(Set exercise): Rewrite the records from the start through the line containing "Write the alphaTex for this tab.", replacing "Piano" with "Keyboard" and leaving everything else unchanged.

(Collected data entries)
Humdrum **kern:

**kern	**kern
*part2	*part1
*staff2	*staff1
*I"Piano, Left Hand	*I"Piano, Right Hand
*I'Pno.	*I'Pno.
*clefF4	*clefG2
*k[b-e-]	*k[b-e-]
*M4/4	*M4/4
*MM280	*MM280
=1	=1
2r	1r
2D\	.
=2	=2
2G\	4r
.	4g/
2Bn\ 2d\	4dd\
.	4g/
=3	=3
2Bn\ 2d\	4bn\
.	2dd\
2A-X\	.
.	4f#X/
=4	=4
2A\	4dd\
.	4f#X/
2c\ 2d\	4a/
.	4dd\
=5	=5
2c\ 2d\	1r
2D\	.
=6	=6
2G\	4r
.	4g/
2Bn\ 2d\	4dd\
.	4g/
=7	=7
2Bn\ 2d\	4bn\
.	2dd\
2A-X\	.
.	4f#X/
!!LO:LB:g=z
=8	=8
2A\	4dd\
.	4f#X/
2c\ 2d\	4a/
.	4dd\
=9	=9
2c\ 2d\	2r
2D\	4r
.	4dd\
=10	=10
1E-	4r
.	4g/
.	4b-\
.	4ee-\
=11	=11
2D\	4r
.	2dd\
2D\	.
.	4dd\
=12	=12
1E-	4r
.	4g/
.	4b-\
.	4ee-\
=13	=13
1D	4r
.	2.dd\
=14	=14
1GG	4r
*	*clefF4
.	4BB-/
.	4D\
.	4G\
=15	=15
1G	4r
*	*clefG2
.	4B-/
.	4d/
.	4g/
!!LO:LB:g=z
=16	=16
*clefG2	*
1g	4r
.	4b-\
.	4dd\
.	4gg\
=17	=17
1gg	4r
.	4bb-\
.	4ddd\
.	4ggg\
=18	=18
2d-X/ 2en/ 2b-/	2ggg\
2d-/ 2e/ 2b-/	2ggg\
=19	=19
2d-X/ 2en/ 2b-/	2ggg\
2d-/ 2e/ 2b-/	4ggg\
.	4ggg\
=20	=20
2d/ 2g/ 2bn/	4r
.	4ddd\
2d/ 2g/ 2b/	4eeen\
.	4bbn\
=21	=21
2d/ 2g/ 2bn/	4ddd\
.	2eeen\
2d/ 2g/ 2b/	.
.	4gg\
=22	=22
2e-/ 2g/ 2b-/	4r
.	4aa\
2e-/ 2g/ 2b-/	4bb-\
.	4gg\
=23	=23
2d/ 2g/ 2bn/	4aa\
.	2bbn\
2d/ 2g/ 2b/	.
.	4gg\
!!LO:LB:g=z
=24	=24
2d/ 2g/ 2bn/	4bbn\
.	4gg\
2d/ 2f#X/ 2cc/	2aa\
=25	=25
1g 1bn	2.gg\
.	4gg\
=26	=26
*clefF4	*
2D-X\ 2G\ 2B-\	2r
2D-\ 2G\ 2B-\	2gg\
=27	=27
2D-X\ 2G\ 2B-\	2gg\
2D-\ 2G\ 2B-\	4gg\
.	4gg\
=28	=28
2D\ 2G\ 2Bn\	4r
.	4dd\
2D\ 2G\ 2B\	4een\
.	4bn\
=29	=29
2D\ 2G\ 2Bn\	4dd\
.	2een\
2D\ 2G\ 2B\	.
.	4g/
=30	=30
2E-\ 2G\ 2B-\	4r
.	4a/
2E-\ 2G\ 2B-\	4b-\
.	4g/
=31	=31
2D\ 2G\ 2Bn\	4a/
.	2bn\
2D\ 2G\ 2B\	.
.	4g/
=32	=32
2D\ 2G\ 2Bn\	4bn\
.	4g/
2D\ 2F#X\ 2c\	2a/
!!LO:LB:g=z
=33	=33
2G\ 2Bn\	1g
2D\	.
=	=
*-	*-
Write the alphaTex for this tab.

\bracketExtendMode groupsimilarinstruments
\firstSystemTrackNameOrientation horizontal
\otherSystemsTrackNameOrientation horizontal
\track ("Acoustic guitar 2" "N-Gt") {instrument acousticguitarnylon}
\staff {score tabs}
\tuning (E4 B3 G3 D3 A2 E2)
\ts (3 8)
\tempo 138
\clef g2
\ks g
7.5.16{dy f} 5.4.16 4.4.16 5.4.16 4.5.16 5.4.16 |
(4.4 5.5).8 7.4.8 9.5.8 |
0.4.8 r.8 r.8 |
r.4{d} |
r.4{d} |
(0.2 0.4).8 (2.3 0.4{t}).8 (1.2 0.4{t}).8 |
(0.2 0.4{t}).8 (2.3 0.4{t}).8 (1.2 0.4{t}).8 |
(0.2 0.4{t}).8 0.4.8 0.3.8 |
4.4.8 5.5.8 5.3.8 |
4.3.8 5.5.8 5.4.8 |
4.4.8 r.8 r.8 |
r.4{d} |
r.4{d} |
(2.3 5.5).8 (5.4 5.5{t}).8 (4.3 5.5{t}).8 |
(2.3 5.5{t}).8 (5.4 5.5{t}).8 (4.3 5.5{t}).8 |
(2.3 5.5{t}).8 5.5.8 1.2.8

(Exercise solution):
Humdrum **kern:

**kern	**kern
*part2	*part1
*staff2	*staff1
*I"Keyboard, Left Hand	*I"Keyboard, Right Hand
*I'Pno.	*I'Pno.
*clefF4	*clefG2
*k[b-e-]	*k[b-e-]
*M4/4	*M4/4
*MM280	*MM280
=1	=1
2r	1r
2D\	.
=2	=2
2G\	4r
.	4g/
2Bn\ 2d\	4dd\
.	4g/
=3	=3
2Bn\ 2d\	4bn\
.	2dd\
2A-X\	.
.	4f#X/
=4	=4
2A\	4dd\
.	4f#X/
2c\ 2d\	4a/
.	4dd\
=5	=5
2c\ 2d\	1r
2D\	.
=6	=6
2G\	4r
.	4g/
2Bn\ 2d\	4dd\
.	4g/
=7	=7
2Bn\ 2d\	4bn\
.	2dd\
2A-X\	.
.	4f#X/
!!LO:LB:g=z
=8	=8
2A\	4dd\
.	4f#X/
2c\ 2d\	4a/
.	4dd\
=9	=9
2c\ 2d\	2r
2D\	4r
.	4dd\
=10	=10
1E-	4r
.	4g/
.	4b-\
.	4ee-\
=11	=11
2D\	4r
.	2dd\
2D\	.
.	4dd\
=12	=12
1E-	4r
.	4g/
.	4b-\
.	4ee-\
=13	=13
1D	4r
.	2.dd\
=14	=14
1GG	4r
*	*clefF4
.	4BB-/
.	4D\
.	4G\
=15	=15
1G	4r
*	*clefG2
.	4B-/
.	4d/
.	4g/
!!LO:LB:g=z
=16	=16
*clefG2	*
1g	4r
.	4b-\
.	4dd\
.	4gg\
=17	=17
1gg	4r
.	4bb-\
.	4ddd\
.	4ggg\
=18	=18
2d-X/ 2en/ 2b-/	2ggg\
2d-/ 2e/ 2b-/	2ggg\
=19	=19
2d-X/ 2en/ 2b-/	2ggg\
2d-/ 2e/ 2b-/	4ggg\
.	4ggg\
=20	=20
2d/ 2g/ 2bn/	4r
.	4ddd\
2d/ 2g/ 2b/	4eeen\
.	4bbn\
=21	=21
2d/ 2g/ 2bn/	4ddd\
.	2eeen\
2d/ 2g/ 2b/	.
.	4gg\
=22	=22
2e-/ 2g/ 2b-/	4r
.	4aa\
2e-/ 2g/ 2b-/	4bb-\
.	4gg\
=23	=23
2d/ 2g/ 2bn/	4aa\
.	2bbn\
2d/ 2g/ 2b/	.
.	4gg\
!!LO:LB:g=z
=24	=24
2d/ 2g/ 2bn/	4bbn\
.	4gg\
2d/ 2f#X/ 2cc/	2aa\
=25	=25
1g 1bn	2.gg\
.	4gg\
=26	=26
*clefF4	*
2D-X\ 2G\ 2B-\	2r
2D-\ 2G\ 2B-\	2gg\
=27	=27
2D-X\ 2G\ 2B-\	2gg\
2D-\ 2G\ 2B-\	4gg\
.	4gg\
=28	=28
2D\ 2G\ 2Bn\	4r
.	4dd\
2D\ 2G\ 2B\	4een\
.	4bn\
=29	=29
2D\ 2G\ 2Bn\	4dd\
.	2een\
2D\ 2G\ 2B\	.
.	4g/
=30	=30
2E-\ 2G\ 2B-\	4r
.	4a/
2E-\ 2G\ 2B-\	4b-\
.	4g/
=31	=31
2D\ 2G\ 2Bn\	4a/
.	2bn\
2D\ 2G\ 2B\	.
.	4g/
=32	=32
2D\ 2G\ 2Bn\	4bn\
.	4g/
2D\ 2F#X\ 2c\	2a/
!!LO:LB:g=z
=33	=33
2G\ 2Bn\	1g
2D\	.
=	=
*-	*-
Write the alphaTex for this tab.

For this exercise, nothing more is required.